PROBLEM DETAILS — Return every text line from the records below verbatim and in the same order, leaving out the pictures.

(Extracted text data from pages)
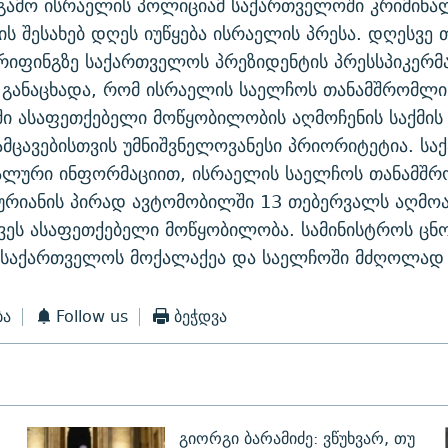
გამო ისრაელის პოლიციამ საქართველოში კრიმინა
მის შესახებ დღეს იუწყება ისრაელის პრესა. დღესვე
იფინგზე საქართველოს პრეზიდენტის პრესსპიკერმა
 განაცხადა, რომ ისრაელის საელჩოს თანამშრომლი
ში ასაფეთქებელი მოწყობილობის აღმოჩენის საქმის 
მცავებისთვის უმნიშვნელოვანესი პრიორიტეტია. ს
იალური ინფორმაციით, ისრაელის საელჩოს თანამშ
ურიანის პირად ავტომობილში 13 თებერვალს აღმოა
ვეს ასაფეთქებელი მოწყობილობა. სამინისტროს ცნო
ი საქართველოს მოქალაქეა და საელჩოში მძღოლად 
ბა
Follow us
ბეჭდვა
გიორგი ბარამიძე: ვწუხვარ, თუ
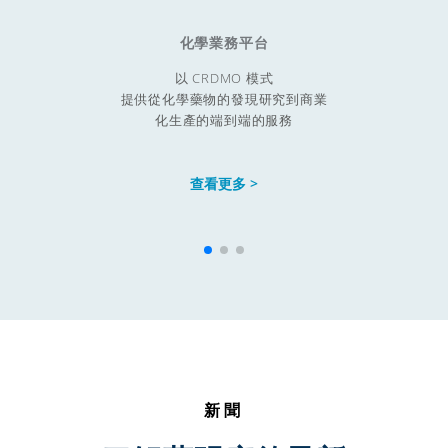
化學業務平台
以 CRDMO 模式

EXERCISE OUTPUT —
გამო ისრაელის პოლიციამ საქართველოში კრიმინა
მის შესახებ დღეს იუწყება ისრაელის პრესა. დღესვე
იფინგზე საქართველოს პრეზიდენტის პრესსპიკერმა
 განაცხადა, რომ ისრაელის საელჩოს თანამშრომლი
ში ასაფეთქებელი მოწყობილობის აღმოჩენის საქმის 
მცავებისთვის უმნიშვნელოვანესი პრიორიტეტია. ს
იალური ინფორმაციით, ისრაელის საელჩოს თანამშ
ურიანის პირად ავტომობილში 13 თებერვალს აღმოა
ვეს ასაფეთქებელი მოწყობილობა. სამინისტროს ცნო
ი საქართველოს მოქალაქეა და საელჩოში მძღოლად 
ბა
Follow us
ბეჭდვა
გიორგი ბარამიძე: ვწუხვარ, თუ
化學業務平台
以 CRDMO 模式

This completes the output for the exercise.